Ey realized ey was holding eir breath and let it out in a shaky whine.

The car continued down the street toward Broadway. Turned smoothly without stopping at the light. Accelerated seamlessly, without haste, without care for its occupant’s stress. The soft hum of the motor and the road noise beneath the wheels was as indistinct as all of the visuals. Indistinct and disconcerting.

After a few short blocks, AwDae had a hypothesis. Of course the sim — correction: eir memories — did not include walking along Broadway. Ey had never done so, had only driven. Or been driven, as ey had never gotten a license emself. All eir memories could dredge up were those of the car, of moving smoothly along the road.

No teleportation, then. Just fast-travel.

Eir one experience with hallucinogens had prepared them for the blurring, smearing effect of the world around em. The fog did not diminish, but it played tricks with the buildings lining the road to either side. There was the house with the psychic’s sign out front, relatively clear. But the rest of the buildings were shifting, unsettled. When focusing on them, AwDae saw them as flat facades. No depth. Textures on a low-poly wireframe. It was a nightmare of that hidden time of intrasaccadic perception, that moment of suppressed visual input when one shifts one’s gaze. That moment laid bare, elongated.

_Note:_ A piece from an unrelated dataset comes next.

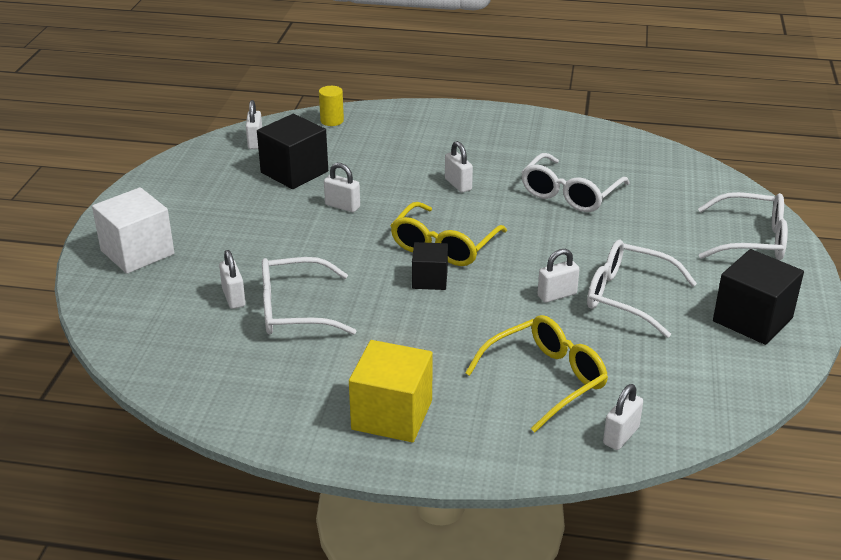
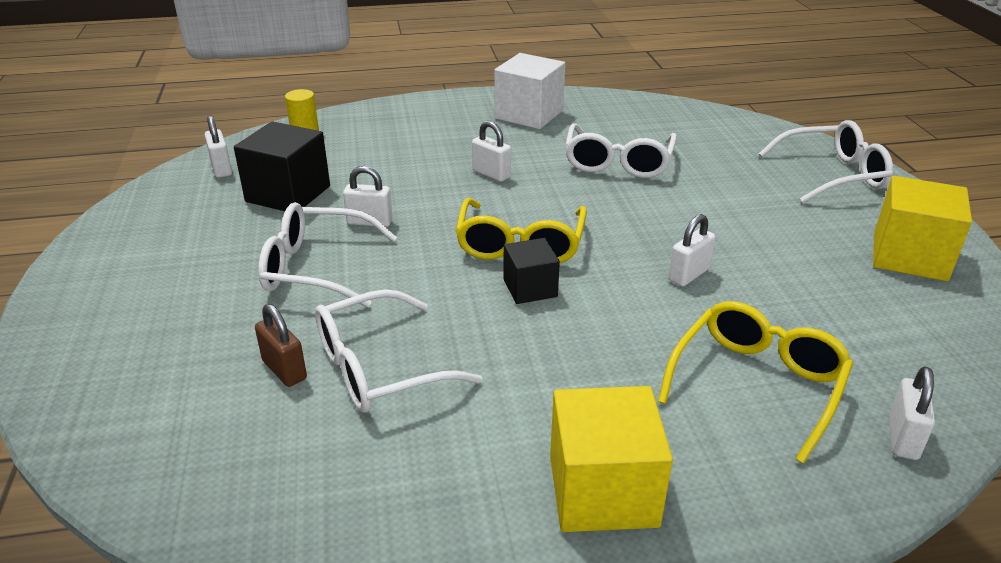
camera: 20 degrees left, 0 degrees up
white cube [92,187,174,274] -> white cube moved to [494,53,565,129]
white padlock [219,250,246,309] -> brown padlock [255,304,307,387]
white glasses [587,240,697,338] -> white glasses moved to [258,202,397,307]
black cube [713,249,804,345] -> yellow cube [873,176,972,281]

Ey moaned and closed eir eyes. The sights were wrong. The sound was wrong. Even the feeling of acceleration and deceleration, the swing around turns, was off, as though the entire universe was poorly rendered and em right along with it.

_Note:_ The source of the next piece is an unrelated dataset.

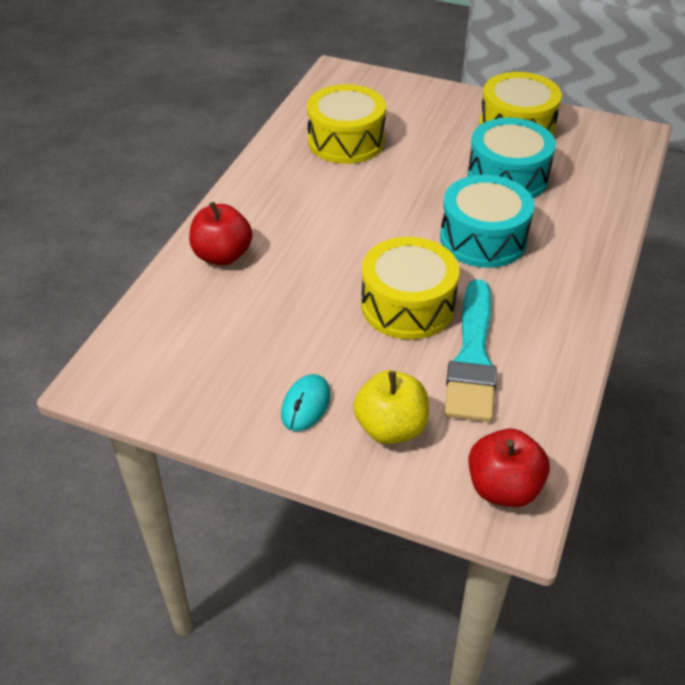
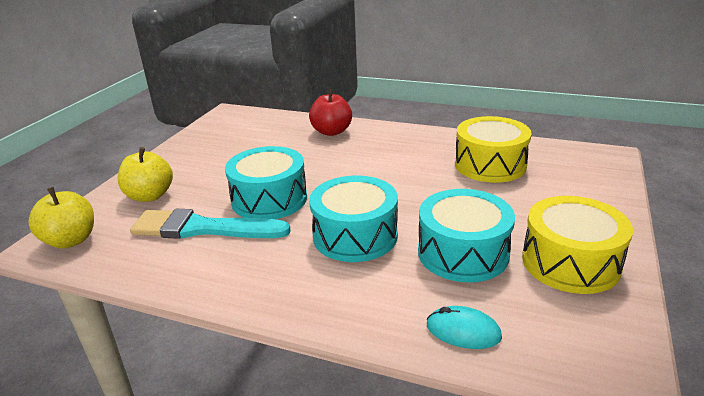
camera: 90 degrees right, 15 degrees down
turquoise mouse [281,374,330,431] -> turquoise mouse moved to [426,306,502,349]
yellow drum [361,237,459,340] -> turquoise drum [225,146,307,219]
red apple [469,429,550,507] -> yellow apple [28,187,94,249]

It was poorly rendered. Eir stomach turned at the wrongness of it all.

The next skip hit as a memory of walking through the parking lot of the supermarket at Broadway and Timberline asserted dominance over the memory of driving along the thoroughfare. So suddenly was ey on eir feet and walking parallel to Broadway, so surprising the shift, that ey stumbled and fell to eir hands and knees.

AwDae retched. Nothing came up. Not even the sting of bile.

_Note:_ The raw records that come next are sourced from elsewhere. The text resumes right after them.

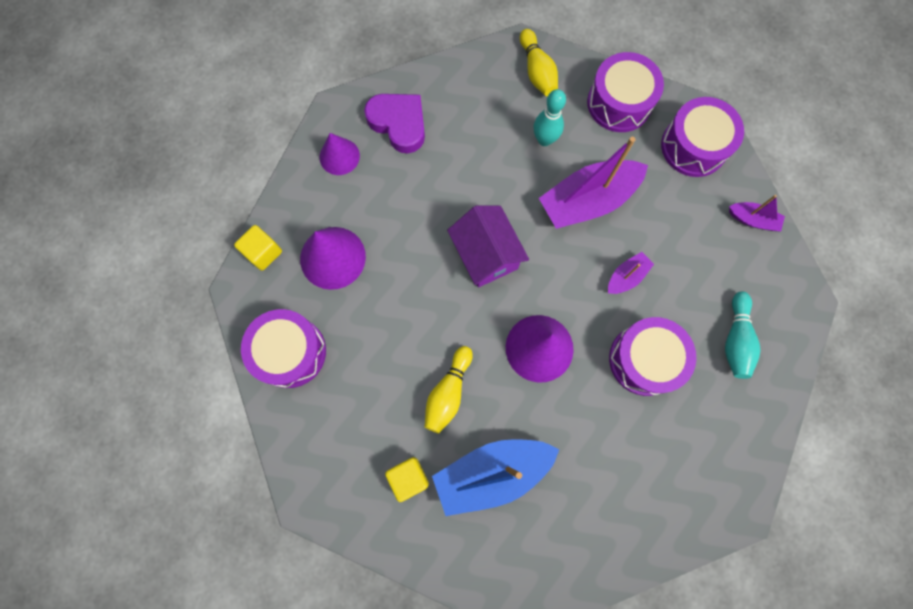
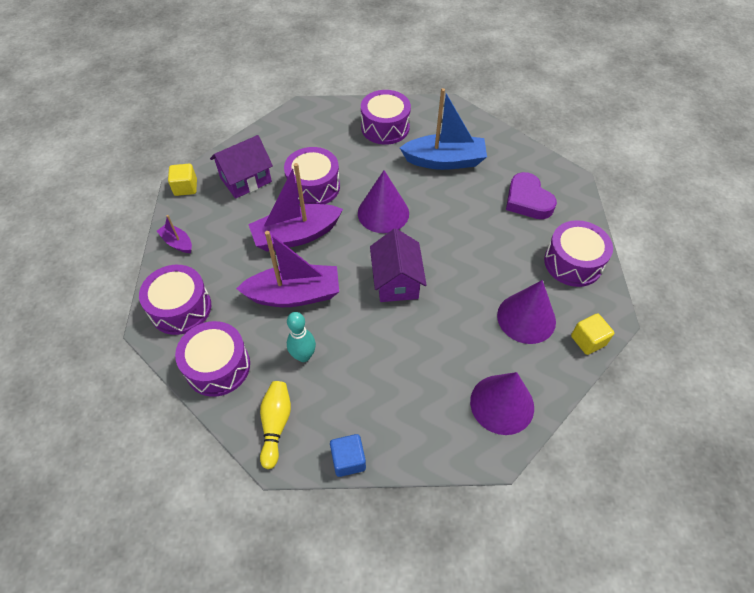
camera: 160 degrees left, 20 degrees down
purple cone [320,133,360,175] -> purple cone [470,372,534,435], size x1.56
purple heart [364,94,425,153] -> purple heart moved to [506,172,557,219]
yellow cube [385,457,429,502] -> yellow cube moved to [168,164,197,196]
yellow bowling pin [425,346,473,434] -> none
purple boat [608,252,654,294] -> purple boat [248,163,343,251], size x2.08
turquoise bowling pin [725,291,761,379] -> purple house [210,135,273,199]
none -> blue cube [330,434,366,477]
none -> purple drum [361,90,411,145]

Ey lost track of time, sitting in the empty parking lot. Half an hour? An hour? Trying to master the urge to return home and disappear beneath the covers. Anything to avoid that horrible, half-remembered drive.

And yet, ey had to do something. If there was even a chance of em being able to get out of this dream, this non-place, ey would have to keep moving. Keep moving and hunting and looking and thinking.

With a groan, ey stood and walked toward the road once more.

The skip came as expected, and ey gritted eir teeth as the world whirled past. Perhaps ey would be able to make it to the east coast, but if that meant eight hours of this — home to the airport, the plane, a different airport, transit to the dorms — well…hopefully there was a work-around.

The rest of the journey to the clinic passed without further skipping. There were a few shaky moments passing through the pedestrian mall, where ey’d spent countless hours walking, but apparently ey had spent enough time traveling along the road along whatever metric required. Eir ‘car’ continued down the empty street, blithely changing lanes to pass vehicles that weren’t there, turn signal and steering wheel moving on their own.

And then it parked.

The low-slung building of the clinic was just as AwDae remembered it.

The idiom got a laugh out of the fox. Perhaps that was literally true. It could be no other way than how ey remembered it. The building was as it must be.

Preempting another skip, ey scrambled to open the door of the car and hop out on eir own before it was done for em. With a satisfying thunk, the passenger door of the dusty blue sedan swung shut behind em.

Promising, ey thought. Perhaps I just have to be more deliberate about it. I will get in the car later, follow the drive back home, and maybe it will park in the driveway as easy as that.

Eir claws clacked against the pavement leading to the smoky glass doors. It wasn’t overly warm out, but the cool air that breathed out of the clinic was refreshing nevertheless. Something static. Something still. Something known.